We only have a few months until 2025, but this year we have already seen several data breaches affecting the personal information of millions of individuals, from student records to phone data and sensitive health information.
Last year, in 2024, more than a billion records were stolen. If the first two months of this year go by, 2025 looks like an unprecedented year for data breaches.
PowerSchool Violation Can Influence Tens of Million Students and Teachers
The Ed-Tech big powercook violation is one of the biggest violations of student data in recent history. Although the number of stolen records is still unknown (Powerschool has repeatedly refused to disclose this figure), it claims that the violation has affected more than 62 million students and 9.5 million teachers in the United States.
PowerSchool, which provides K-12 software to more than 18,000 schools across North America, first disclosed a data breach in January. At the time, PowerSchool said that unnamed hackers use a single compromised credential to access the customer support portal and allow access to the rich data in the school information system.
Hackers accessed sensitive personal information, including student grades, medical information, and Social Security numbers. Several schools affected by the violation told TechCrunch that other highly sensitive information was accessed, including highly sensitive student data, including information about restraining orders.

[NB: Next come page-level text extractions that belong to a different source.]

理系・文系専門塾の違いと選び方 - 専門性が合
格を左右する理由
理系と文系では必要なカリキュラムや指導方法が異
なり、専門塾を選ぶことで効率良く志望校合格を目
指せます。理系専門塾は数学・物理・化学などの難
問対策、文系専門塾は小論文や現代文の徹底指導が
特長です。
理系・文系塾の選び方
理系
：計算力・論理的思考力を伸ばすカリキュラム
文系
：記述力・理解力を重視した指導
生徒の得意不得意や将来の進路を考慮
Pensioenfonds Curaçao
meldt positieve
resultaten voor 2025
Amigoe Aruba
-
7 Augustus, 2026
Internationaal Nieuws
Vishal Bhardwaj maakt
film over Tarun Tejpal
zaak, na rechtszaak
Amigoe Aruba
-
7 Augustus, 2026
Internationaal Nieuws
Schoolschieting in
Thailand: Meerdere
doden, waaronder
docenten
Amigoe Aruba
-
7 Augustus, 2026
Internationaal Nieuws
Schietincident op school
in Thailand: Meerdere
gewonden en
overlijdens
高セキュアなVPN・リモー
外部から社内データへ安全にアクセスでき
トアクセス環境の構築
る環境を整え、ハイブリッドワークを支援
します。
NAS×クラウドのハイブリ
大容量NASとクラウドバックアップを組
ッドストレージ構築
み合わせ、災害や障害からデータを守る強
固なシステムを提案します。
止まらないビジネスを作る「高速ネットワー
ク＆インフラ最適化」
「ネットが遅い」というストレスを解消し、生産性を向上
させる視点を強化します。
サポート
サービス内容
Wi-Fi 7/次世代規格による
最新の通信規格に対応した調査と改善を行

PowerSchool has not confirmed or denied the 62 million reported figures, but various applications have confirmed that millions of people have been affected by the violation. A filing with the Texas Attorney General revealed that data had been stolen by approximately 800,000 state residents, and the Rochester City School District confirmed that 134,000 students were affected.
Powerschool recently confirmed with TechCrunch that around 16,000 people in the UK were also stolen in violations.
Musk's Doge Access represents a major compromise in US federal government data
The first few weeks of the Trump administration saw different types of violations. And it could potentially diminish in history as the biggest compromise on US government data.
The individual, or Doge, who works for Elon Musk behind the Trump administration's so-called government efficiency department, managed the best federal departments and datasets to access huge, sensitive federal data. DOGE, which is primarily private sector employees of Musk's own companies, was responsible for robbing widespread access to the U.S. government's critical payment system, including the personal information of millions of Americans, and paying trillions of dollars each year.
Since then, a coalition of more than a dozen US states has filed a lawsuit to block mask cost-cutter teams from accessing government systems that contain mask personal data. More than 100 current and former federal officials are suing the Doge Mask agency for accessing sensitive American personnel records without proper permission.
Connecticut-based nonprofit health provider Community Health Center said in January that hackers had access to sensitive data from more than 1 million patients.
CHC, which provides services including school-based healthcare and substance abuse programs, said on January 2 that an unnamed hacker breached the network, stole patient personal data and sensitive health information. This data includes patient address, phone number, diagnosis, treatment details, test results, Social Security number and health insurance information.
Stalkerware Apps Cocospy, Spyic, and Spyzie publish phone data for millions of people
The trio of stalkerware apps unconsciously released personal data from millions of people planted on their devices, security researchers told TechCrunch in February.
All three apps, Cocospy, Spyic, and Spyzie, share the same security vulnerability that allows anyone to access personal data, such as messages, photos, and call logs, from the device on which they installed the app.
The easy-to-expose bug will also publish email addresses of people who have signed up for the Stalkerware app. This allowed security researchers to cut down around 3.2 million email addresses for Cocospy, Spyic and Spyzie customers.
US employee screening service DISA has confirmed violations affecting more than 3 million people
DISA, a Texas-based provider of employee screening services, is a provider of employee screening services that includes drug and alcohol testing and background checks, and confirmed in February a massive data breaches that occurred almost a year ago in April 2024.
In a filing with Maine attorney general, DISA said the violation affected more than 3.3 million people who took an employee screening test. The company said internal investigations “cannot clearly conclude” certain data stolen, but another submission in Massachusetts confirms that Social Security numbers, financial information and government-issued identity documents are one of the stolen data.
DISA accused the violation of unidentified hackers who had access to parts of the company's network for more than two months before it was known.